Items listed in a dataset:
========================================
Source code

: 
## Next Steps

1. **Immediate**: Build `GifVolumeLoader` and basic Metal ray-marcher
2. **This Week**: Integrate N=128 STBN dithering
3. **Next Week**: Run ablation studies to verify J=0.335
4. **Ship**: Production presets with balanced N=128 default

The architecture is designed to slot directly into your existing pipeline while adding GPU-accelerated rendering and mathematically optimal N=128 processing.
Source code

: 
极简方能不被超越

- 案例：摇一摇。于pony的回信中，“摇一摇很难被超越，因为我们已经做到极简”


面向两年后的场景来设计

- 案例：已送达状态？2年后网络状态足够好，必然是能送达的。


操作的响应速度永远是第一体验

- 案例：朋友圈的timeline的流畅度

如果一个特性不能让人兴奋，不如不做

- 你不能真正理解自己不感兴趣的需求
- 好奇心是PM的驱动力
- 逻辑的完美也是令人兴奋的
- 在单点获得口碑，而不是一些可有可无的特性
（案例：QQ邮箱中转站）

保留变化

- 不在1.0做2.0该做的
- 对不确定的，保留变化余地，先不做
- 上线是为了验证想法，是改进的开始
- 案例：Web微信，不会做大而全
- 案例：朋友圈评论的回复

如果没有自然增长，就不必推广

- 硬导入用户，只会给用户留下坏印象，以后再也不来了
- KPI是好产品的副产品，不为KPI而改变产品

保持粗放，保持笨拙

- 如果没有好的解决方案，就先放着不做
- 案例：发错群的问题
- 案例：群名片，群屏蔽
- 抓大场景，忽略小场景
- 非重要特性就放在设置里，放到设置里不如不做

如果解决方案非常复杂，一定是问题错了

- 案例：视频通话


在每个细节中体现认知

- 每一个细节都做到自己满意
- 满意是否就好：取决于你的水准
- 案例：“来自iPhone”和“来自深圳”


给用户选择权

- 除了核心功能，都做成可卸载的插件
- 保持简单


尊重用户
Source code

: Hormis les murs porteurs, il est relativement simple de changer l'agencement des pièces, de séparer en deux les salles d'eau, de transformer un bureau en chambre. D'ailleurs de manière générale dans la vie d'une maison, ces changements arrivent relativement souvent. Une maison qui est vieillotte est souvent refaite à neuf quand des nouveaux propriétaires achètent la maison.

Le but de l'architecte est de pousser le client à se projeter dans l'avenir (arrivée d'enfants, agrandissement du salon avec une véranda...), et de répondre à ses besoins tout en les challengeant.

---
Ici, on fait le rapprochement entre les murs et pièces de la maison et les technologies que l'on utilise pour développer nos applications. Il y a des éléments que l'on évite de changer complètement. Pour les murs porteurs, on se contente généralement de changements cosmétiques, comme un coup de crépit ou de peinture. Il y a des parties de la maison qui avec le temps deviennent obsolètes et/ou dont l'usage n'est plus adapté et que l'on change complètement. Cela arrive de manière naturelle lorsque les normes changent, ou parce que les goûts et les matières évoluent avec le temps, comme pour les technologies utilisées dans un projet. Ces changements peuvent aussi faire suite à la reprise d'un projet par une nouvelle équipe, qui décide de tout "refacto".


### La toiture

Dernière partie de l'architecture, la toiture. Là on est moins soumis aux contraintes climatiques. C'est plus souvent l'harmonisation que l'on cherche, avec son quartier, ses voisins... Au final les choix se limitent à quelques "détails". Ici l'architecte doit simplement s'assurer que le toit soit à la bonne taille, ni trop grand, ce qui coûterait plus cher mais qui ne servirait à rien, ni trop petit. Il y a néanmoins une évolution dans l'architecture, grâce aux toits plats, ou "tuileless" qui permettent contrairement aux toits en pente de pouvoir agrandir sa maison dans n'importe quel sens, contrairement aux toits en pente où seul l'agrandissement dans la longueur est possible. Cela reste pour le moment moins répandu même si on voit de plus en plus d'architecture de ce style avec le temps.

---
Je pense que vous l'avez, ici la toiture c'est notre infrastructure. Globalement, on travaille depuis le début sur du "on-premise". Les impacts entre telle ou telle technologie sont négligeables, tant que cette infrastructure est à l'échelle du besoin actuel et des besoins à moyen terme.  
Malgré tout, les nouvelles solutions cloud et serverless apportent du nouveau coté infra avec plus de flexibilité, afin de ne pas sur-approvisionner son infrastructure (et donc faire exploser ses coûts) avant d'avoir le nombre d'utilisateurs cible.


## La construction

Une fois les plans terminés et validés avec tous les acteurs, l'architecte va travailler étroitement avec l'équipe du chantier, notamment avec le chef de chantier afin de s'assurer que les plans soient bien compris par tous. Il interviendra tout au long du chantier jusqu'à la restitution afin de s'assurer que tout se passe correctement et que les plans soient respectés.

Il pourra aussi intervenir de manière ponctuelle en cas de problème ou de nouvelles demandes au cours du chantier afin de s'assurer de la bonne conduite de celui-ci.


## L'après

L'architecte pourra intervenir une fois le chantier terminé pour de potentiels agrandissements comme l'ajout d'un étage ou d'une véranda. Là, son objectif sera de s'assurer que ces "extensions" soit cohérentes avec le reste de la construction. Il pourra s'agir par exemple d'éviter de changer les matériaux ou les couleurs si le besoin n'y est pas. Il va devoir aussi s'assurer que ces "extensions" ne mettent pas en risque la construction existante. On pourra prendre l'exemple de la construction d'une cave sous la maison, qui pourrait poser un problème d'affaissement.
========================================
Work task: The records above need to be written out again. Keep them exact.

Output below:
Source code

: 
## Next Steps

1. **Immediate**: Build `GifVolumeLoader` and basic Metal ray-marcher
2. **This Week**: Integrate N=128 STBN dithering
3. **Next Week**: Run ablation studies to verify J=0.335
4. **Ship**: Production presets with balanced N=128 default

The architecture is designed to slot directly into your existing pipeline while adding GPU-accelerated rendering and mathematically optimal N=128 processing.
Source code

: 
极简方能不被超越

- 案例：摇一摇。于pony的回信中，“摇一摇很难被超越，因为我们已经做到极简”


面向两年后的场景来设计

- 案例：已送达状态？2年后网络状态足够好，必然是能送达的。


操作的响应速度永远是第一体验

- 案例：朋友圈的timeline的流畅度

如果一个特性不能让人兴奋，不如不做

- 你不能真正理解自己不感兴趣的需求
- 好奇心是PM的驱动力
- 逻辑的完美也是令人兴奋的
- 在单点获得口碑，而不是一些可有可无的特性
（案例：QQ邮箱中转站）

保留变化

- 不在1.0做2.0该做的
- 对不确定的，保留变化余地，先不做
- 上线是为了验证想法，是改进的开始
- 案例：Web微信，不会做大而全
- 案例：朋友圈评论的回复

如果没有自然增长，就不必推广

- 硬导入用户，只会给用户留下坏印象，以后再也不来了
- KPI是好产品的副产品，不为KPI而改变产品

保持粗放，保持笨拙

- 如果没有好的解决方案，就先放着不做
- 案例：发错群的问题
- 案例：群名片，群屏蔽
- 抓大场景，忽略小场景
- 非重要特性就放在设置里，放到设置里不如不做

如果解决方案非常复杂，一定是问题错了

- 案例：视频通话


在每个细节中体现认知

- 每一个细节都做到自己满意
- 满意是否就好：取决于你的水准
- 案例：“来自iPhone”和“来自深圳”


给用户选择权

- 除了核心功能，都做成可卸载的插件
- 保持简单


尊重用户
Source code

: Hormis les murs porteurs, il est relativement simple de changer l'agencement des pièces, de séparer en deux les salles d'eau, de transformer un bureau en chambre. D'ailleurs de manière générale dans la vie d'une maison, ces changements arrivent relativement souvent. Une maison qui est vieillotte est souvent refaite à neuf quand des nouveaux propriétaires achètent la maison.

Le but de l'architecte est de pousser le client à se projeter dans l'avenir (arrivée d'enfants, agrandissement du salon avec une véranda...), et de répondre à ses besoins tout en les challengeant.

---
Ici, on fait le rapprochement entre les murs et pièces de la maison et les technologies que l'on utilise pour développer nos applications. Il y a des éléments que l'on évite de changer complètement. Pour les murs porteurs, on se contente généralement de changements cosmétiques, comme un coup de crépit ou de peinture. Il y a des parties de la maison qui avec le temps deviennent obsolètes et/ou dont l'usage n'est plus adapté et que l'on change complètement. Cela arrive de manière naturelle lorsque les normes changent, ou parce que les goûts et les matières évoluent avec le temps, comme pour les technologies utilisées dans un projet. Ces changements peuvent aussi faire suite à la reprise d'un projet par une nouvelle équipe, qui décide de tout "refacto".


### La toiture

Dernière partie de l'architecture, la toiture. Là on est moins soumis aux contraintes climatiques. C'est plus souvent l'harmonisation que l'on cherche, avec son quartier, ses voisins... Au final les choix se limitent à quelques "détails". Ici l'architecte doit simplement s'assurer que le toit soit à la bonne taille, ni trop grand, ce qui coûterait plus cher mais qui ne servirait à rien, ni trop petit. Il y a néanmoins une évolution dans l'architecture, grâce aux toits plats, ou "tuileless" qui permettent contrairement aux toits en pente de pouvoir agrandir sa maison dans n'importe quel sens, contrairement aux toits en pente où seul l'agrandissement dans la longueur est possible. Cela reste pour le moment moins répandu même si on voit de plus en plus d'architecture de ce style avec le temps.

---
Je pense que vous l'avez, ici la toiture c'est notre infrastructure. Globalement, on travaille depuis le début sur du "on-premise". Les impacts entre telle ou telle technologie sont négligeables, tant que cette infrastructure est à l'échelle du besoin actuel et des besoins à moyen terme.  
Malgré tout, les nouvelles solutions cloud et serverless apportent du nouveau coté infra avec plus de flexibilité, afin de ne pas sur-approvisionner son infrastructure (et donc faire exploser ses coûts) avant d'avoir le nombre d'utilisateurs cible.


## La construction

Une fois les plans terminés et validés avec tous les acteurs, l'architecte va travailler étroitement avec l'équipe du chantier, notamment avec le chef de chantier afin de s'assurer que les plans soient bien compris par tous. Il interviendra tout au long du chantier jusqu'à la restitution afin de s'assurer que tout se passe correctement et que les plans soient respectés.

Il pourra aussi intervenir de manière ponctuelle en cas de problème ou de nouvelles demandes au cours du chantier afin de s'assurer de la bonne conduite de celui-ci.


## L'après

L'architecte pourra intervenir une fois le chantier terminé pour de potentiels agrandissements comme l'ajout d'un étage ou d'une véranda. Là, son objectif sera de s'assurer que ces "extensions" soit cohérentes avec le reste de la construction. Il pourra s'agir par exemple d'éviter de changer les matériaux ou les couleurs si le besoin n'y est pas. Il va devoir aussi s'assurer que ces "extensions" ne mettent pas en risque la construction existante. On pourra prendre l'exemple de la construction d'une cave sous la maison, qui pourrait poser un problème d'affaissement.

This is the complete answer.